Standing in a crowded space can be awkward for many people.
Some elevator passengers tend to overlook personal boundary lines in a tight space and make the already uneasy atmosphere even more uncomfortable.
“It’s pretty creepy when people just stare at you,” said Mindy Allred, a junior sociology major from Roy. “I always talk to people, and I suppose that could make some people feel awkward.”
Rachel Heinrich, a freshman psychology major from St. George, said she avoids riding the elevator and tries to use the stairs as much as possible.
“The first day of school at Dixie, I got on the elevator of the Hazy building,” Heinrich said. “I couldn’t find the dang stairs, which were right next to the elevator. This weirdo dude was in it and he just stared at me the whole way down. He wasn’t being a creeper or anything; he was just looking at me like I was some sort of foreign creature.”
Heinrich said she got off the elevator at the next floor even though it wasn’t her floor. she said she never got on an elevator again.
Allred said she’s experienced many odd elevator rides, including people who were fighting, crying, singing, farting or making out.
“It’s super weird and kind of gross when [people] are getting down in the elevator and don’t even notice that you’re there,” she said. “[If someone farts] I usually start laughing and hope it doesn’t stink. I would definitely consider getting out on the next floor.”
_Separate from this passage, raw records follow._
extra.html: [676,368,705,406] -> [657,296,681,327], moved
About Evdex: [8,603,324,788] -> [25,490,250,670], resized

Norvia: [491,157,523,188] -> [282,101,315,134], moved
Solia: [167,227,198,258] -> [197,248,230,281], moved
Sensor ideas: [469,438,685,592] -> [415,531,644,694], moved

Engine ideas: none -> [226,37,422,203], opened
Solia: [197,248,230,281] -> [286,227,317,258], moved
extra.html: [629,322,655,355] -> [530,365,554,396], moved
Some passengers use their cellphones to avoid making eye contact or conversing with others on board, regardless of what other passengers are doing.
In an experiment, Dixie Sun News staff members dressed in costumes and filmed some elevator moments. The costumes included a man in full body green suit and a polar bear. The green man also made people uncomfortable as he would stand unneccessarily close to them and stare at them.
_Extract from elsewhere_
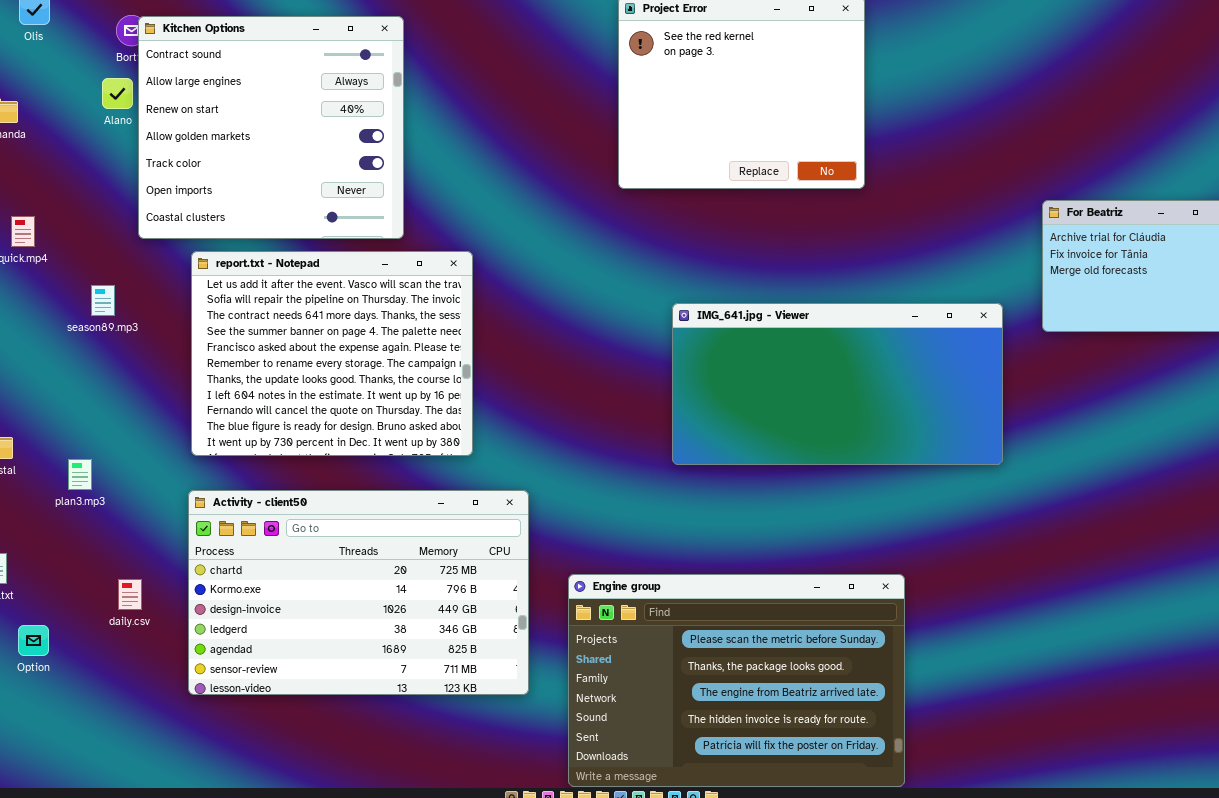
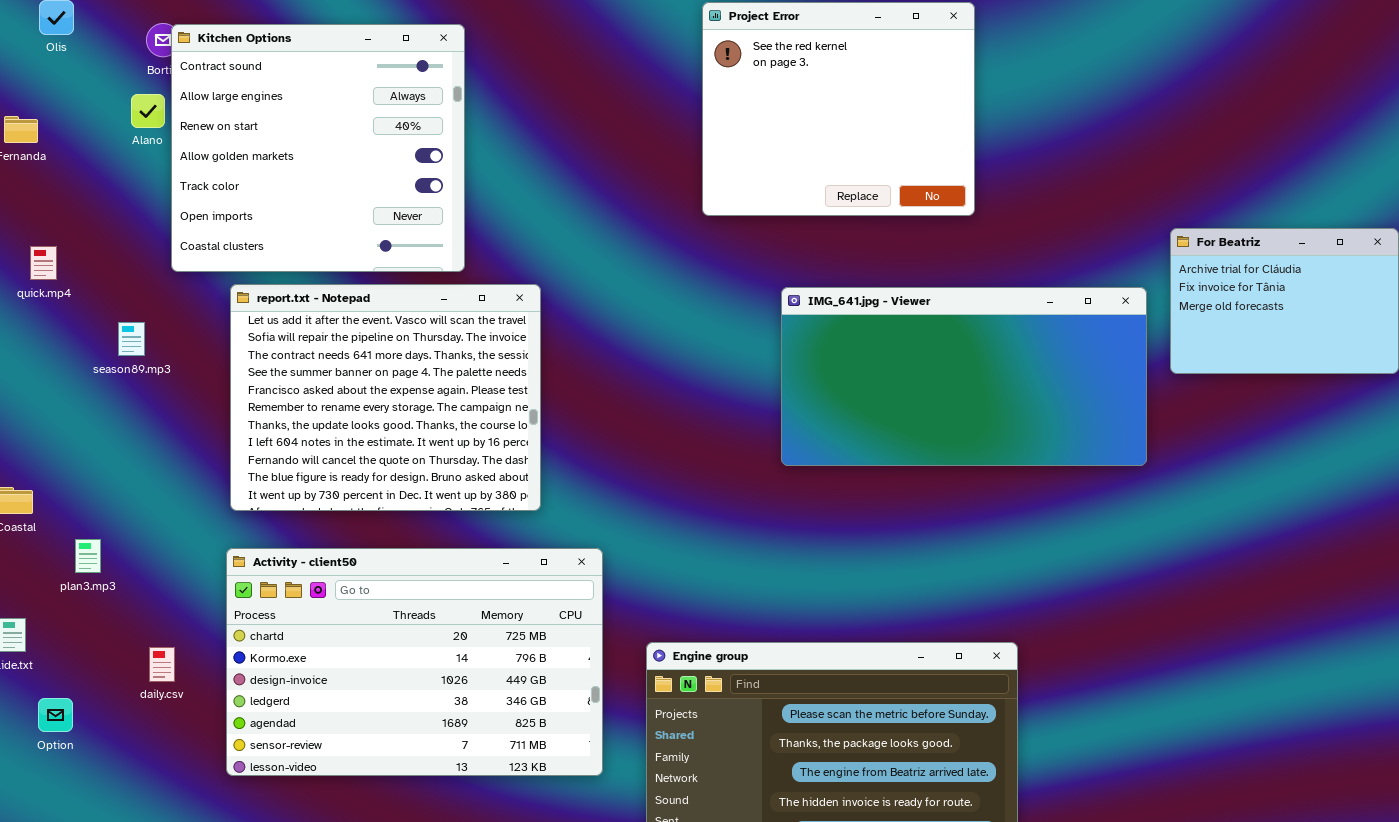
IMG_641.jpg - Viewer: [672,303,1003,465] -> [781,287,1147,466], moved
plan3.mp3: [68,459,92,490] -> [75,539,101,573], moved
Most people would pull out their phones and fiddle with them so they would not have to engage the creeper in a green suit. The polar bear would attempt to hug people. Being in a tight space, many people did not want to hug the polar bear. Instead they tried to get off the elevator as quickly as possible.
“I really wanted to laugh,” said Julio Rodriguez, a junior accounting major from Torrance, Calif. “I was just holding it in because I didn’t want to be rude or anything.”
Araceli Aleman, a junior physical therapy major from Fillmore, said elevator rides usually are awkward, but the experiment was funny because it was weird and tripped her out.
People getting into elevators, who normally don’t feel comfortable around strangers in a tight place, should be aware the trip up and down is likely to be awkward. Some ways people can pass the time are to occupy themselves with something out of their pockets or pick a corner and stare at it like it’s trouble. Also if someone gets the urge, he or she can just be the odd one who passes time talking to everyone else climbing on the elevator.